§ **Data to use**:
+--
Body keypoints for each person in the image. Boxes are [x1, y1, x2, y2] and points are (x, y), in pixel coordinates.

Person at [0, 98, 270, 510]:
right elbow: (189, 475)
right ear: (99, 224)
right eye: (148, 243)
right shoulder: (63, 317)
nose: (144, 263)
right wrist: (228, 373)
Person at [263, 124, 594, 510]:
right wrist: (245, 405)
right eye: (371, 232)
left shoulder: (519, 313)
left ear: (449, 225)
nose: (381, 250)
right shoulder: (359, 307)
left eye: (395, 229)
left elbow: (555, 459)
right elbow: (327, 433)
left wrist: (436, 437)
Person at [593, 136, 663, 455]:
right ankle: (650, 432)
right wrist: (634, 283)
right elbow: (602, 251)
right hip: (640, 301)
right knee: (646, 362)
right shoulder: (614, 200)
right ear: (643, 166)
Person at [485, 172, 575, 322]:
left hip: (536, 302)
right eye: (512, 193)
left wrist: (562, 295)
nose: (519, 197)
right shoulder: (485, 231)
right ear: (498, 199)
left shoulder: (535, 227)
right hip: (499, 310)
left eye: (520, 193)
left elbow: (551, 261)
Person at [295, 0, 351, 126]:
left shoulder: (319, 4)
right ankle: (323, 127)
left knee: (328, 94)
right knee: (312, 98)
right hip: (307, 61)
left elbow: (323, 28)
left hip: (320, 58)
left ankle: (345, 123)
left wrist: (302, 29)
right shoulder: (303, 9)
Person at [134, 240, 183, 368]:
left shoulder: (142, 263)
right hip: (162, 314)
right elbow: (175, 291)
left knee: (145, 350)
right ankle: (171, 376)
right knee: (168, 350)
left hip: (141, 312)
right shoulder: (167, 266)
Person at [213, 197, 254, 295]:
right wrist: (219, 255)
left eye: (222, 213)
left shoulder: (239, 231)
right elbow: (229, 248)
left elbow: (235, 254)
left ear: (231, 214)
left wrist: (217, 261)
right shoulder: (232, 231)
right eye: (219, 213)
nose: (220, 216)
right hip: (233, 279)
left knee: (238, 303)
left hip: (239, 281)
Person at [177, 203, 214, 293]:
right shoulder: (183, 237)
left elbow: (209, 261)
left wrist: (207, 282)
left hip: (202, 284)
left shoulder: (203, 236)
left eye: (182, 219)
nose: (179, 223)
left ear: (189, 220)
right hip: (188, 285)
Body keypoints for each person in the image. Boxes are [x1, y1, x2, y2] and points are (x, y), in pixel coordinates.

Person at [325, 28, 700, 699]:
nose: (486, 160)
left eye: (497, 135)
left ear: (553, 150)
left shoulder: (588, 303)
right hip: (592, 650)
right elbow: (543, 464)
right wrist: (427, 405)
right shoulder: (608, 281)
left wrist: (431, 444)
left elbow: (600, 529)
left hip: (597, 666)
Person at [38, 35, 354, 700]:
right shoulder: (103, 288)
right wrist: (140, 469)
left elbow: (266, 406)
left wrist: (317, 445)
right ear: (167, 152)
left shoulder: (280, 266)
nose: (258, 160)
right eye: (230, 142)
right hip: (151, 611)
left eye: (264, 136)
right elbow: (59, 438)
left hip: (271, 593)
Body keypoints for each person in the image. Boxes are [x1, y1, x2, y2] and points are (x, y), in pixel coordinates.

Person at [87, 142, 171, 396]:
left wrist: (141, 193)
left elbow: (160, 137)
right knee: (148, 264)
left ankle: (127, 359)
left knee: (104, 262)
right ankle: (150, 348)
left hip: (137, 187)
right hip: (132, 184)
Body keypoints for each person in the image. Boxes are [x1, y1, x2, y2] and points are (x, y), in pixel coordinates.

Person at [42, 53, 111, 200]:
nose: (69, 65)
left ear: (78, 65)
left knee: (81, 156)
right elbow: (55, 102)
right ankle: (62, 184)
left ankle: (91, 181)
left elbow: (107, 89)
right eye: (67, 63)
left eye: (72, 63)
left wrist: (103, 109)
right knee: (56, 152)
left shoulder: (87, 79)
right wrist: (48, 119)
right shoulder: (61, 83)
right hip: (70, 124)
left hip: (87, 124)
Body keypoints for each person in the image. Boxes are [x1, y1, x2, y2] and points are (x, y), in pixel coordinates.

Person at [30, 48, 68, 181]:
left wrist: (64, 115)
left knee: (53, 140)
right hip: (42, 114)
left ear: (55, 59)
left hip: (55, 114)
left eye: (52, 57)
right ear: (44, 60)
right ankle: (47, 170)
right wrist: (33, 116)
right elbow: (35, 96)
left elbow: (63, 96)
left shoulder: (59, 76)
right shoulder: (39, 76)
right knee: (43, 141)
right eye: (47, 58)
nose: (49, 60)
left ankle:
+--
§ **Work to be completed**:
All lines that hold the word "nose" should be copied from the data.

§ **Result of this task**:
nose: (144, 263)
nose: (381, 250)
nose: (519, 197)
nose: (220, 216)
nose: (179, 223)
nose: (486, 160)
nose: (258, 160)
nose: (69, 65)
nose: (49, 60)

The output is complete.